The regular season marks the culmination of an extensive investigation into who your team will be that year. By this point, you’ve gone through free agency, the draft, training camp, and the preseason. You feel good in your decisions insofar as you can create clarity without having played meaningful games. But there are still plenty of uncertainties that remain, whether at the start of the regular season or the end, and new ones continually develop over time.

That is what I will look to address in our Buy or Sell series. In each installment, I will introduce a topic statement and weigh some of the arguments for either buying it (meaning that you agree with it or expect it to be true) or selling it (meaning you disagree with it or expect it to be false).

The range of topics will be intentionally wide, from the general to the specific, from the immediate to that in the far future.
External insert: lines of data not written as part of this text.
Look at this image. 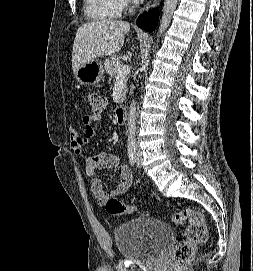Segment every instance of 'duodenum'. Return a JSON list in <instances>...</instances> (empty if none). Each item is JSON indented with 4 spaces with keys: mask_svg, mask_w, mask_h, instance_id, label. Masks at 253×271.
Returning <instances> with one entry per match:
<instances>
[{
    "mask_svg": "<svg viewBox=\"0 0 253 271\" xmlns=\"http://www.w3.org/2000/svg\"><path fill=\"white\" fill-rule=\"evenodd\" d=\"M114 118L117 124H123L126 119V108L124 106L118 107L114 112Z\"/></svg>",
    "mask_w": 253,
    "mask_h": 271,
    "instance_id": "duodenum-1",
    "label": "duodenum"
}]
</instances>
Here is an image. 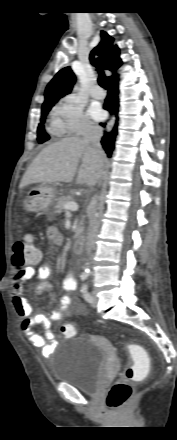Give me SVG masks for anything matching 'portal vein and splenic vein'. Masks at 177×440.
I'll use <instances>...</instances> for the list:
<instances>
[{"label": "portal vein and splenic vein", "mask_w": 177, "mask_h": 440, "mask_svg": "<svg viewBox=\"0 0 177 440\" xmlns=\"http://www.w3.org/2000/svg\"><path fill=\"white\" fill-rule=\"evenodd\" d=\"M64 209L68 211H77L78 210V204L76 202H69L64 205Z\"/></svg>", "instance_id": "obj_1"}]
</instances>
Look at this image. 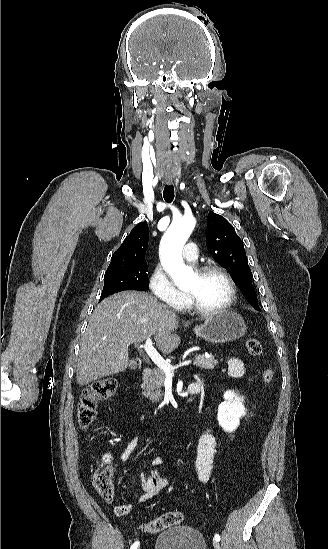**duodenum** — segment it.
Masks as SVG:
<instances>
[{"instance_id":"410a0bca","label":"duodenum","mask_w":328,"mask_h":549,"mask_svg":"<svg viewBox=\"0 0 328 549\" xmlns=\"http://www.w3.org/2000/svg\"><path fill=\"white\" fill-rule=\"evenodd\" d=\"M151 374H152V369L145 368L142 371V375H141L142 382L145 383L149 379ZM202 387H203V382L201 380H197L188 386L186 395L187 396L196 395L201 391Z\"/></svg>"}]
</instances>
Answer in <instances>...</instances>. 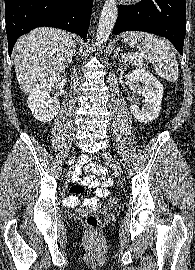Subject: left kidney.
Here are the masks:
<instances>
[{
    "mask_svg": "<svg viewBox=\"0 0 195 270\" xmlns=\"http://www.w3.org/2000/svg\"><path fill=\"white\" fill-rule=\"evenodd\" d=\"M134 90L144 97V107L131 105L132 115L140 122L147 123L158 117L163 97V85L157 78L145 69H135L126 75ZM142 83V85H140Z\"/></svg>",
    "mask_w": 195,
    "mask_h": 270,
    "instance_id": "left-kidney-1",
    "label": "left kidney"
}]
</instances>
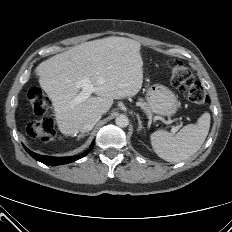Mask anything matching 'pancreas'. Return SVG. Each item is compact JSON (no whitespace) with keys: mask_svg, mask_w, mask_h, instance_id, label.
<instances>
[{"mask_svg":"<svg viewBox=\"0 0 232 232\" xmlns=\"http://www.w3.org/2000/svg\"><path fill=\"white\" fill-rule=\"evenodd\" d=\"M140 107L143 108L147 113H150L151 110L150 108L147 106V104L145 102H140L139 103Z\"/></svg>","mask_w":232,"mask_h":232,"instance_id":"1","label":"pancreas"}]
</instances>
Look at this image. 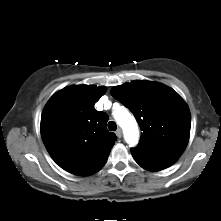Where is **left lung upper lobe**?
Instances as JSON below:
<instances>
[{
    "instance_id": "1",
    "label": "left lung upper lobe",
    "mask_w": 221,
    "mask_h": 221,
    "mask_svg": "<svg viewBox=\"0 0 221 221\" xmlns=\"http://www.w3.org/2000/svg\"><path fill=\"white\" fill-rule=\"evenodd\" d=\"M111 94L134 114L143 131L132 155L155 160L181 156L189 140L191 115L173 89L137 80L114 87Z\"/></svg>"
}]
</instances>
And as we all tend to have an opinion on just about everything, I invite you to share your own each morning on the topic statement of the day.

Topic Statement: Tyson Alualu has not played his last down for the Steelers.

Explanation: After suffering a fractured ankle in yesterday’s game, thereby positioning him to possibly miss the rest of the season, some have called into question whether the 34-year-old defensive lineman has played his last snap.

Buy:

First and foremost, Alualu is under contract for the 2022 season, so even if he happens to miss the rest of this year, he can still return next year, and there is no indication that the Steelers don’t view him in their plans for the future. They pitched pretty hard for him to stay in Pittsburgh even after he agreed to sign with the Jacksonville Jaguars back in March.

He has become a staple, not just of this defensive line, but of the organization as a whole, and he is certainly a player whom they will stand behind in his recovery. And it’s possible that he will have the opportunity to return this season.

A fractured ankle can heal in a few months, according to people who know better than me. This isn’t like a torn ACL where only the freakiest of freak athletes who only have comparatively minor damage would be able to return in anything resembling a similar timeline.

Sell:

Ask David DeCastro about the Steelers sticking by their players through injury. That might be harsh to say, but the reality is that they are a business like everybody else, and salary cap realities are harsh. They had to release DeCastro because they couldn’t afford not to.

They might not be able to afford not to let Alualu go a year from now. It’s possible that they could even let him go this year, reaching an injury settlement, likely with some cap-saving benefits mixed on, a topic on which Dave would admittedly be better-informed.

35-year-olds coming off of broken ankles don’t generally make great nose tackles. With such a serious injury, by far the most significant he’s ever suffered in his career, in fact, Alualu may well just decide to call it a day.